(Records from a dataset)
-----

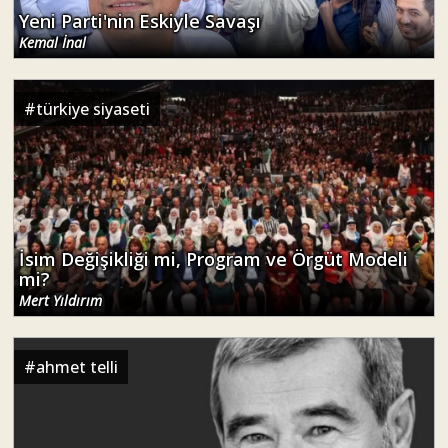
Yeni Parti'nin Eskiyle Savaşı
Kemal İnal
#
türkiye siyaseti
İsim Değişikliği mi, Program ve Örgüt Modeli
mi?
Mert Yıldırım
#
ahmet telli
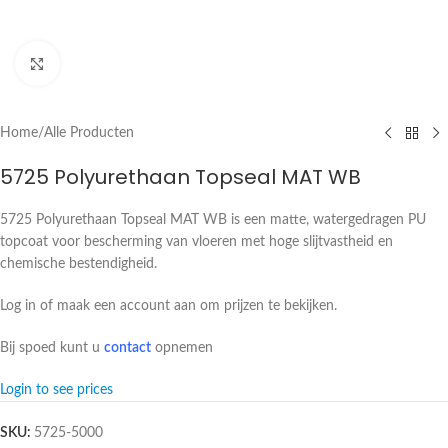
Click to enlarge
Home
/
Alle Producten
5725 Polyurethaan Topseal MAT WB
5725 Polyurethaan Topseal MAT WB is een matte, watergedragen PU
topcoat voor bescherming van vloeren met hoge slijtvastheid en
chemische bestendigheid.
Log in of maak een account aan om prijzen te bekijken.
Bij spoed kunt u
contact
opnemen
Login to see prices
SKU:
5725-5000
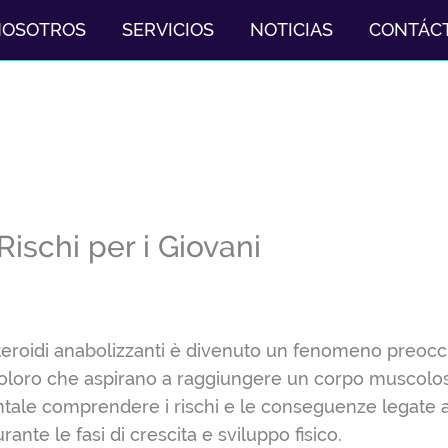
NOSOTROS
SERVICIOS
NOTICIAS
CONTÁC
Rischi per i Giovani
 steroidi anabolizzanti è divenuto un fenomeno preoccu
 e coloro che aspirano a raggiungere un corpo muscolo
ntale comprendere i rischi e le conseguenze legate a
nte le fasi di crescita e sviluppo fisico.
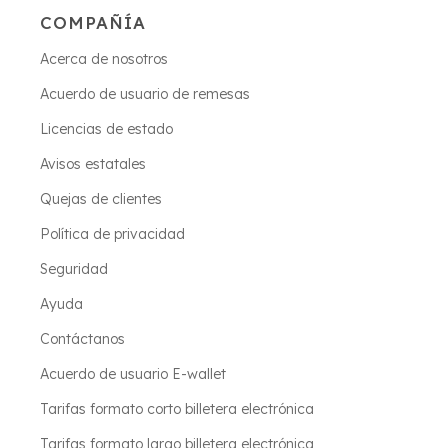
COMPAÑÍA
Acerca de nosotros
Acuerdo de usuario de remesas
Licencias de estado
Avisos estatales
Quejas de clientes
Política de privacidad
Seguridad
Ayuda
Contáctanos
Acuerdo de usuario E-wallet
Tarifas formato corto billetera electrónica
Tarifas formato largo billetera electrónica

-----

Rewrite the lines of every item above, swapping "Tarifas" for "Costos" wherever it occurs and leaving everything else unchanged. Omit the pictures from your answer.

#### Output below:
Yeni Parti'nin Eskiyle Savaşı
Kemal İnal
#
türkiye siyaseti
İsim Değişikliği mi, Program ve Örgüt Modeli
mi?
Mert Yıldırım
#
ahmet telli
Click to enlarge
Home
/
Alle Producten
5725 Polyurethaan Topseal MAT WB
5725 Polyurethaan Topseal MAT WB is een matte, watergedragen PU
topcoat voor bescherming van vloeren met hoge slijtvastheid en
chemische bestendigheid.
Log in of maak een account aan om prijzen te bekijken.
Bij spoed kunt u
contact
opnemen
Login to see prices
SKU:
5725-5000
NOSOTROS
SERVICIOS
NOTICIAS
CONTÁC
Rischi per i Giovani
 steroidi anabolizzanti è divenuto un fenomeno preoccu
 e coloro che aspirano a raggiungere un corpo muscolo
ntale comprendere i rischi e le conseguenze legate a
nte le fasi di crescita e sviluppo fisico.
COMPAÑÍA
Acerca de nosotros
Acuerdo de usuario de remesas
Licencias de estado
Avisos estatales
Quejas de clientes
Política de privacidad
Seguridad
Ayuda
Contáctanos
Acuerdo de usuario E-wallet
Costos formato corto billetera electrónica
Costos formato largo billetera electrónica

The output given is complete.